The Teenage Mutant Ninja Turtles has gone through some major changes over the course of nearly 30 years. And two years ago, audiences got a taste of a reboot of the franchise, courtesy of Michael Bay serving as producer. However, that film was met with negative reception, and yet, it was a box office success. Now, we have a sequel: “Teenage Mutant Ninja Turtles: Out of the Shadows”. And it is slightly better than the original, but not by much. There are problems with this sequel, but the film is just stupid enough, that one doesn’t have to take it very seriously. “Teenage Mutant Ninja Turtles: Out of the Shadows” is better then its predecessor, but the damage was already done.

The story has our four ninja turtles, Leonardo, Donatello, Michelangelo, and Raphael, protecting the city of New York from bad guys at night. This all changes when their arch nemesis Shredder teams with scientist Baxter Stockman (Tyler Perry) creates two new mutated animals for the turtles named Bebop and Rocksteady, but also a portal that could bring forth alien lifeforms to destroy the world. Can the turtles stay out of the shadows, or will evil prevail?

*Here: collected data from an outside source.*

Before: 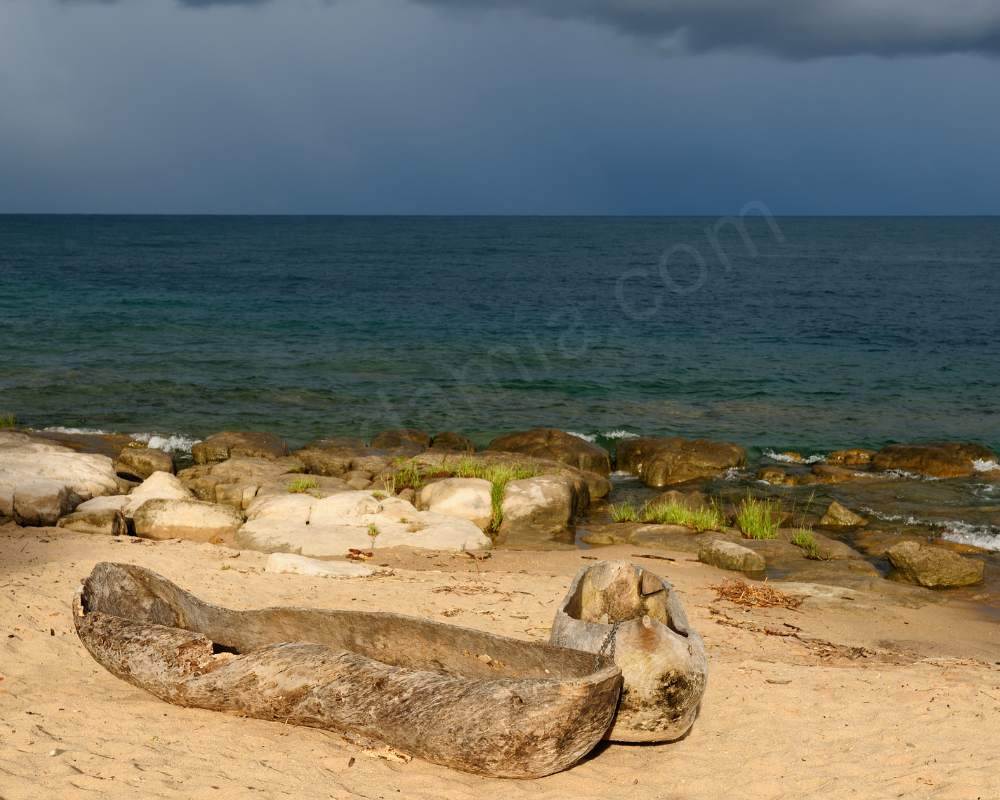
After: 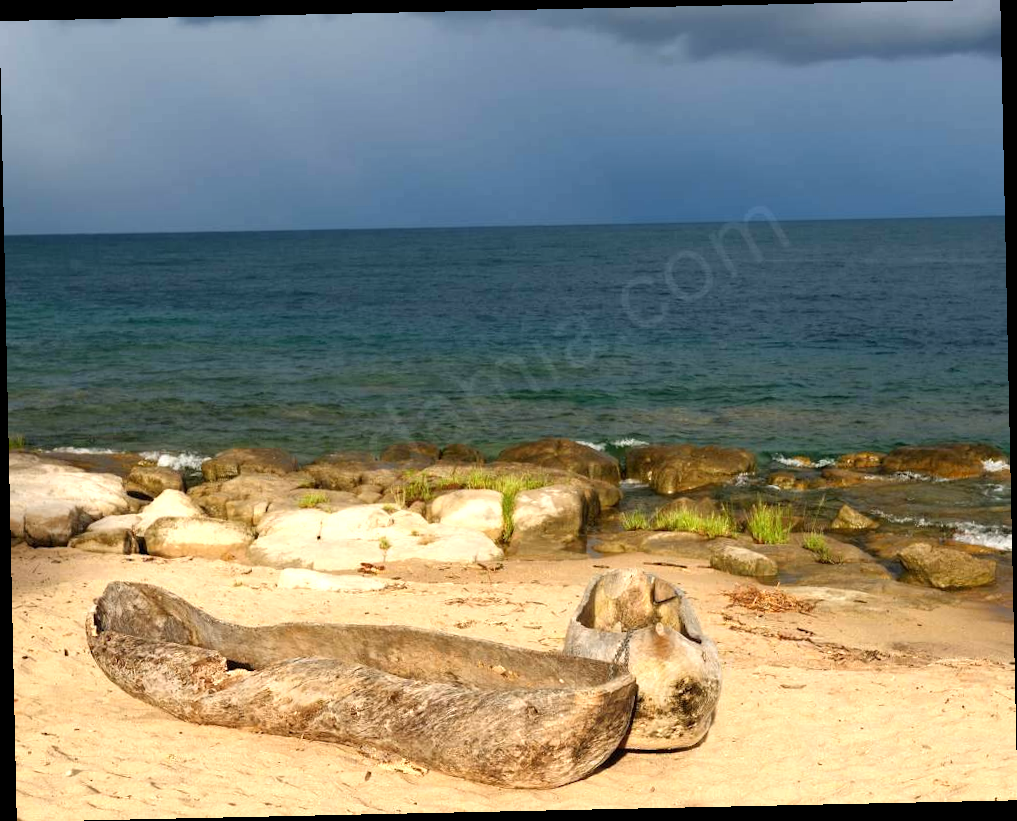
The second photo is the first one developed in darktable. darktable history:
rotate and perspective: rotation -1.24°, automatic cropping off
exposure: exposure 0.6 EV, compensate highlight preservation false
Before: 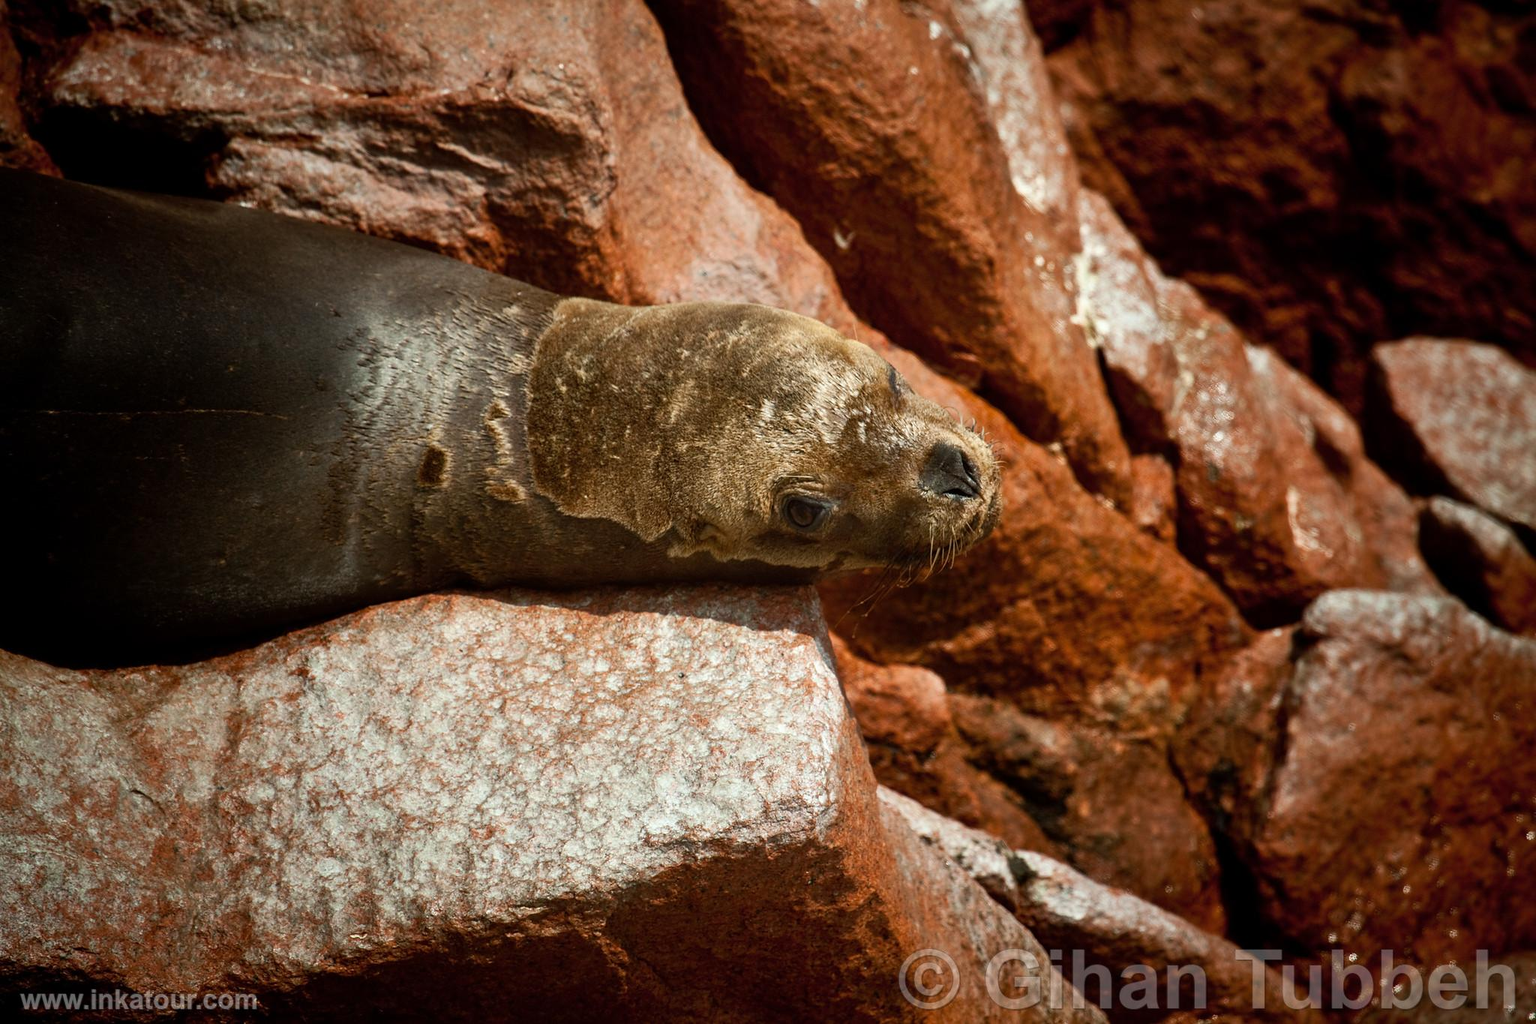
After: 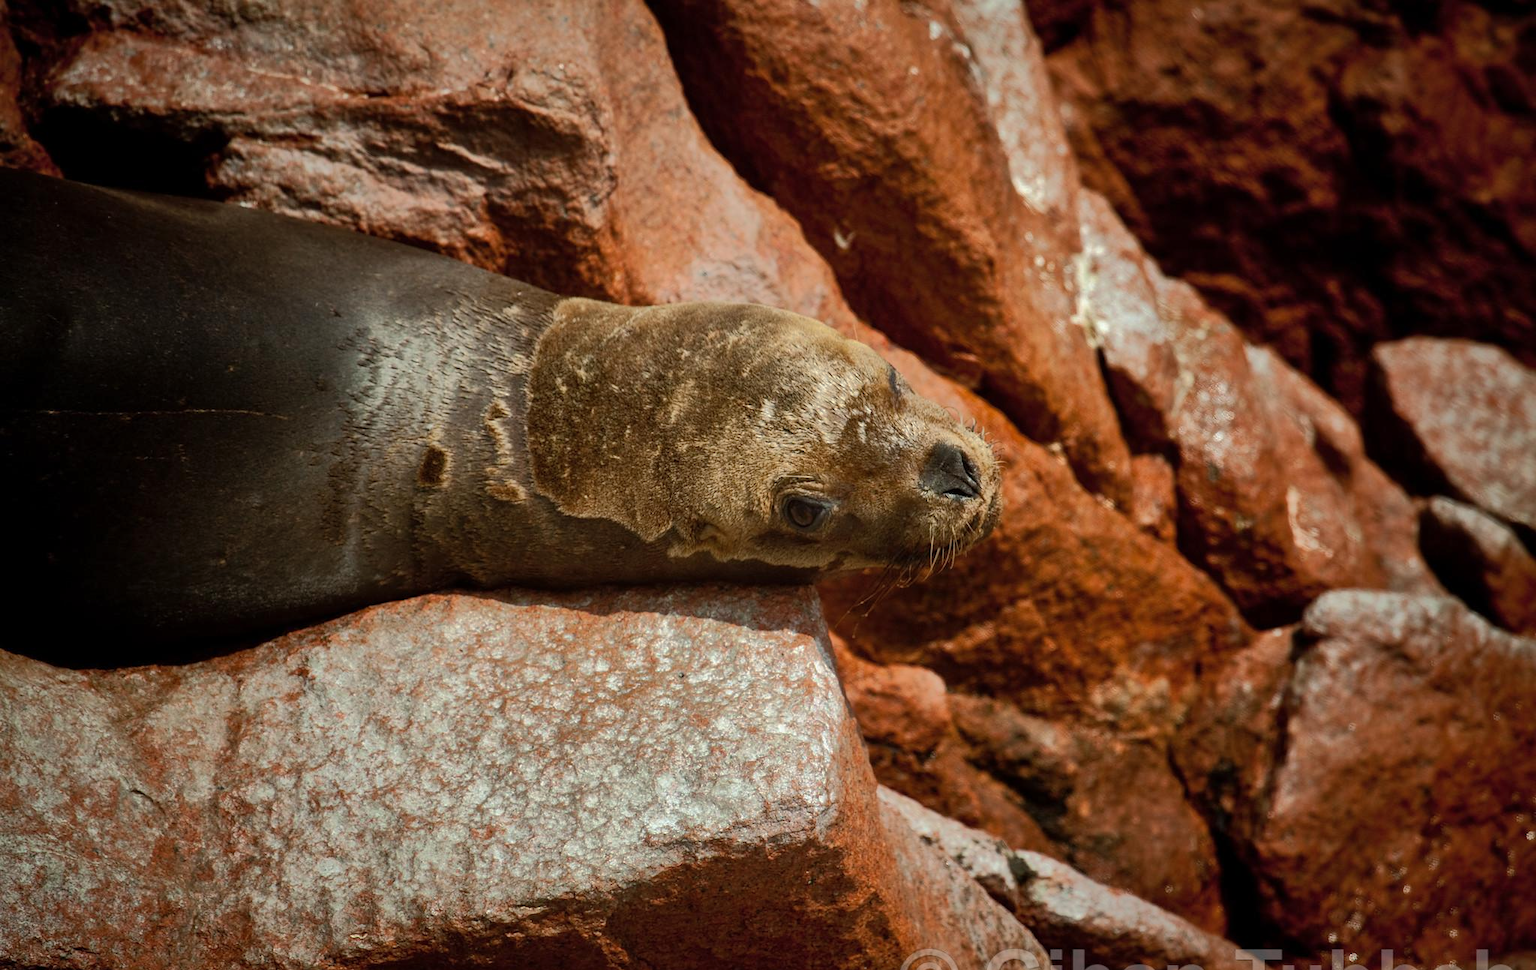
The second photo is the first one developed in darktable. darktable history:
crop and rotate: top 0.003%, bottom 5.197%
shadows and highlights: shadows 25.2, highlights -69.04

“Teenage Mutant Ninja Turtles: Out of the Shadows” is a bad film, but it’s not the worst entry in this franchise. In fact, there are some redeeming factors. For one thing, all of the action presented is handled well and is choreographed in a good way. One notable moment in the film is when the turtles are fighting Bebop and Rocksteady on a river in Brazil, and the lighting is staged perfectly. The CGI isn’t too bad, but we’ll get there when we get there. The story is actually easier to follow than the previous one, but it, too, has some problems which will be discussed later. And finally, the music provides some nice orchestration and some fairly good pop songs to be thrown onto the soundtrack.

But then there are the problems. First off, the story, while interesting, has some horrible dialogue associated with it. Writers Josh Appelbaum & André Nemec try to cram as much pointless references, and unfunny jokes to make this movie even more pointless. And that’s another thing, there’s nothing in this movie that’s funny; a bit of humor would lighten up the mood. The story also pads the film in terms of length. At nearly two hours, the pacing is really slow, making the viewer question and wonder when the movie is going to end. And then there’s the CGI. While the effects do look okay on Bebop and Rocksteady, as well as the main villain Krang, the design of the turtles still looks terrible, and not that pleasing to look at. Finally, we have the cast, and while there are some good performances, most notably Tyler Perry, everyone else just feels boring and uninteresting, in an already boring movie.

In conclusion, “Teenage Mutant Ninja Turtles: Out of the Shadows” does improve a bit from the first one, there’s no doubt in denying that the film is just as bad and stupid as its predecessor.